Le politique et l'édition : parcours de Jean-Marc Ayrault au Salon du Livre

Antoine Oury - 20.03.2014

Culture, Arts et Lettres - Salons - Jean-Marc Ayrault - Aurélie Filippetti - Salon du Livre


Les inaugurations du Salon du Livre de Paris réservent toujours au journaliste une dose de sport quotidienne, et peut-être même mensuelle. Pendant 30 minutes, il s'agit de coller aux semelles d'un responsable, tout en se tenant éloignés des bras musculeux des services de sécurité. Un exercice obligé, pire que les séances d'EPS du lycée, et au moins tout aussi utile.

 


Jean-Marc Ayrault

Jean-Marc Ayrault (ActuaLitté, CC BY-SA 2.0)

 

 

Une fois le discours d'inauguration terminé, le trajet balisé du Premier ministre pouvait commencer. Papillonnant de stand d'éditeurs en stand d'éditeurs, Jean-Marc Ayrault aura eu un aperçu de ce que l'édition française peut offrir : Kawa, les éditions del'Aube, Actes Sud, les Éditions des Femmes, ou encore les éditions Stock ont eu l'honneur d'une visite.

 

Sollicité par le Bureau des Recherches Géologiques et Minières, le Premier ministre repartira avec un des ouvrages de la maison, sans que le sujet du gaz de schiste ne soit évoqué...

 

Sur le stand de Belin, le Premier ministre s'est arrêté plus longuement, testant sur un ordinateur des publications numériques ou échangeant quelques mots avec la fille de Jean Zay. Les éditions Eyrolles, Héloîse d'Ormesson ou Christian Bourgois ont également pu accueillir le Premier ministre.

 

 

Jean-Marc Ayrault et Arnaud Nourry

Jean-Marc Ayrault et Arnaud Nourry, PDG d'Hachette Livre et de Lagardère Publishing

(ActuaLitté, CC BY-SA 2.0)

 

 

Le Premier ministre a évidemment rencontré les grands noms de l'industrie de l'édition, de Arnaud Nourry, PDG de Hachette Livres et Lagardère Publishing, à Alain Kouck, PDG du groupe Editis, en passant par Teresa Cremisi (holding Madrigall) ou Louis Delas, de L'école des loisirs.

 

De passage aux abords du stand de la SCAM, le Premier ministre s'est également entretenu pendant quelques minutes avec Hervé Rony, directeur général de la société de perception et de répartition de droits d'auteur. « Nous lui avons fait part très rapidement des préoccupations des auteurs, et surtout l'avons interpellé sur l'adoption du contrat d'édition numérique que nous avons négocié avec le SNE, pour qu'il soit transposé dans le Code de la Propriété Intellectuelle.

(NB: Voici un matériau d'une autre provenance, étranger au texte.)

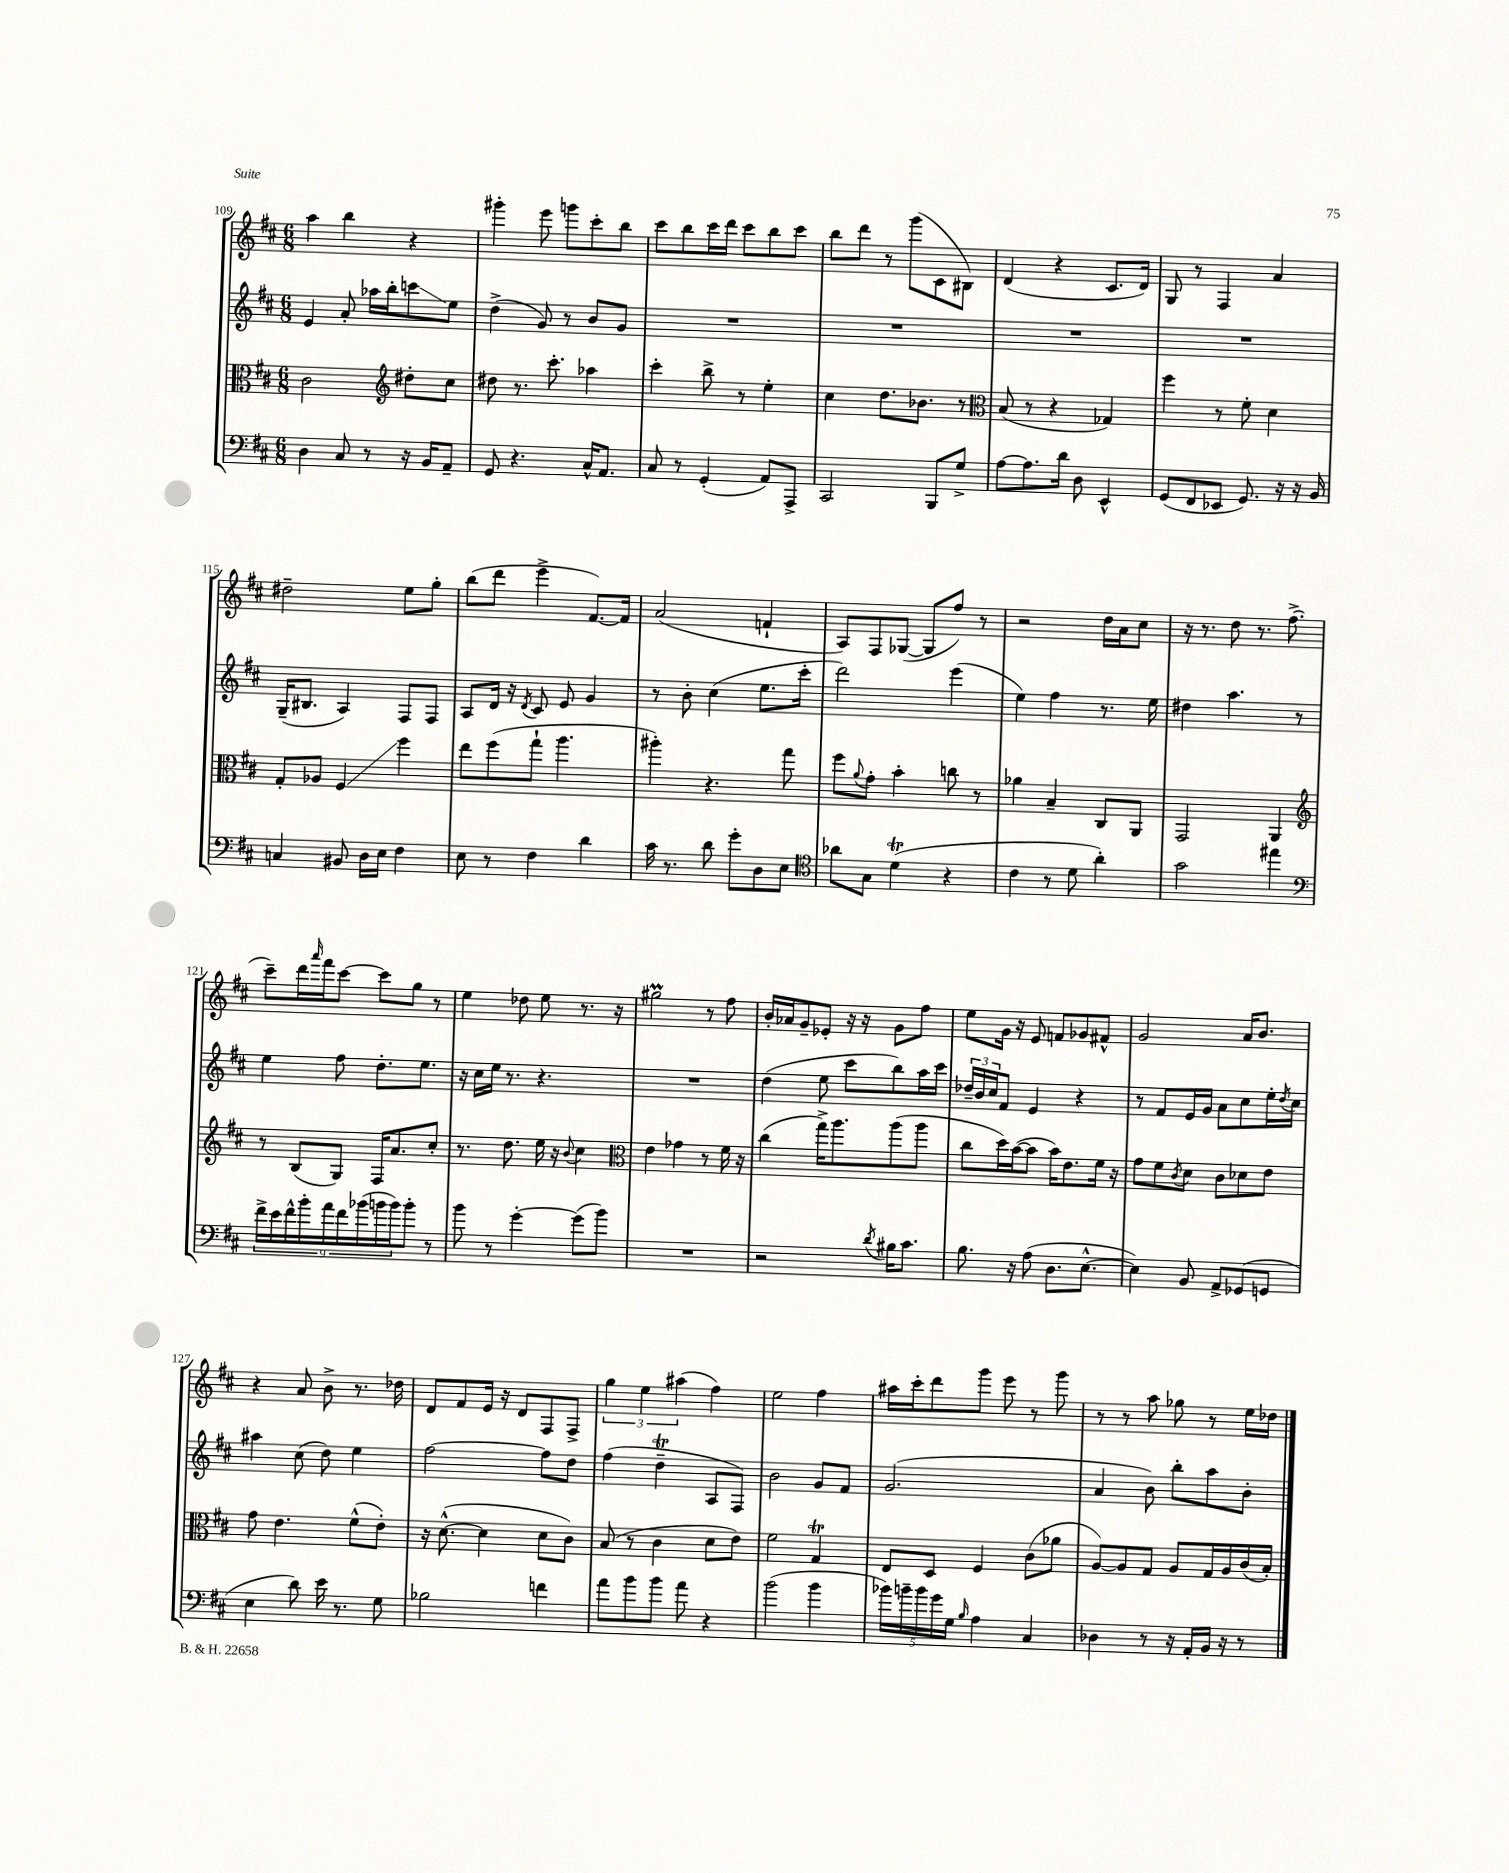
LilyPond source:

On espère que le retard pris ne sera pas trop important », souligne Hervé Rony.

 

 

Jean-Marc Ayrault et Alain Kouck

Jean-Marc Ayrault et Alain Kouck (Editis) (ActuaLitté, CC BY-SA 2.0)

 

 

D'autant plus que ce retard n'est du qu'à une erreur de la rue de Valois, qui a omis de notifier la Commission européenne quant à la loi Amazon, à laquelle est attaché le contrat d'édition numérique : celle-ci se trouve donc retardée de plusieurs mois, et le contrat avec, le temps que le processus auprès de la CE soit fait. Dans le cas contraire, tout contrevenant pourrait prétendre que la loi est nulle et non avenue, en l'absence de validation de la CE...

 

Jean-Marc Ayrault, en tout cas, est sans aucun doute au courant du sujet, à présent : tout au long de sa visite, les éditeurs qu'ils rencontraient n'ont eu de cesse d'évoquer cette question avec Aurélie Filippetti, qui accompagnait le Premier ministre. Tous les acteurs de l'industrie, aussi bien éditeurs que auteurs, semblent attendre beaucoup de cet accord, et craignent qu'un retard ne le rende obsolète. 

 

Hervé Rony a également interpellé le Premier ministre sur les revenus des auteurs, évoqués il y a peu au cours d'une conférence, « Les auteurs bientôt tous à poil ? ».

 

Le Premier ministre a terminé sa visite sur le stand du Centre National du Livre, où il a notamment rencontré Vincent Monadé (Président du CNL), Matthieu de Montchalin (Syndicat de la Librairie Française), mais aussi s'entretenir avec Vincent Montagne (Président du SNE).